Lessons learned from an overdose outbreak
Last summer, within eight hours, 12 patients were brought to the emergency department at Yale New Haven Hospital with signs of drug overdose. They had been exposed to toxic doses of fentanyl, a highly potent opioid 50 times stronger than heroin, sold as cocaine. By the end of the episode, three patients had died and four had been admitted to intensive care.
A report published today by the Centers for Disease Control and Prevention (CDC) describes the overdose outbreak and its implications for public health. The authors of the report, led by the Department of Emergency Medicine at Yale School of Medicine, state that the rapid response and coordination of multiple partners helped contain the impact of the overdose event, which made national news.

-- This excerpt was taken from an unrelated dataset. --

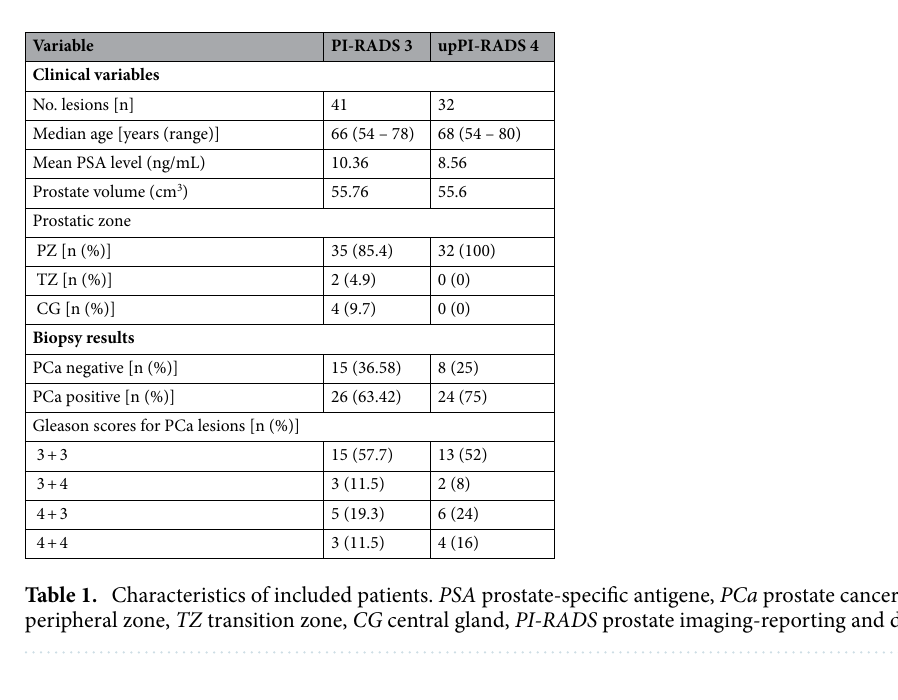
Figure 1. Flowchart showing how final cohort was selected. PI-RADS prostate imaging reporting and data system, upPI-RADS 4 lesions scored as PI-RADS 4 after mpMRI PI-RADS assignment but evaluated as PI-RADS 3 after biparametric MRI reading session.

This outbreak of severe opioid intoxication among patients who were cocaine users, but not chronic opioid users, suggests that distributing naloxone—a medication that reverses the effects of an opioid overdose—and offering training to all illicit drug users, their friends, and family members might prevent such opioid-associated morbidity and mortality, said the authors.
"Because this drug works so quickly and causes such rapid, persistent, and catastrophic effects, we feel it's important for life-saving naloxone kits to be out in the community," said Dr. Anthony Tomassoni, an emergency medicine physician and medical toxicologist at Yale, and first author.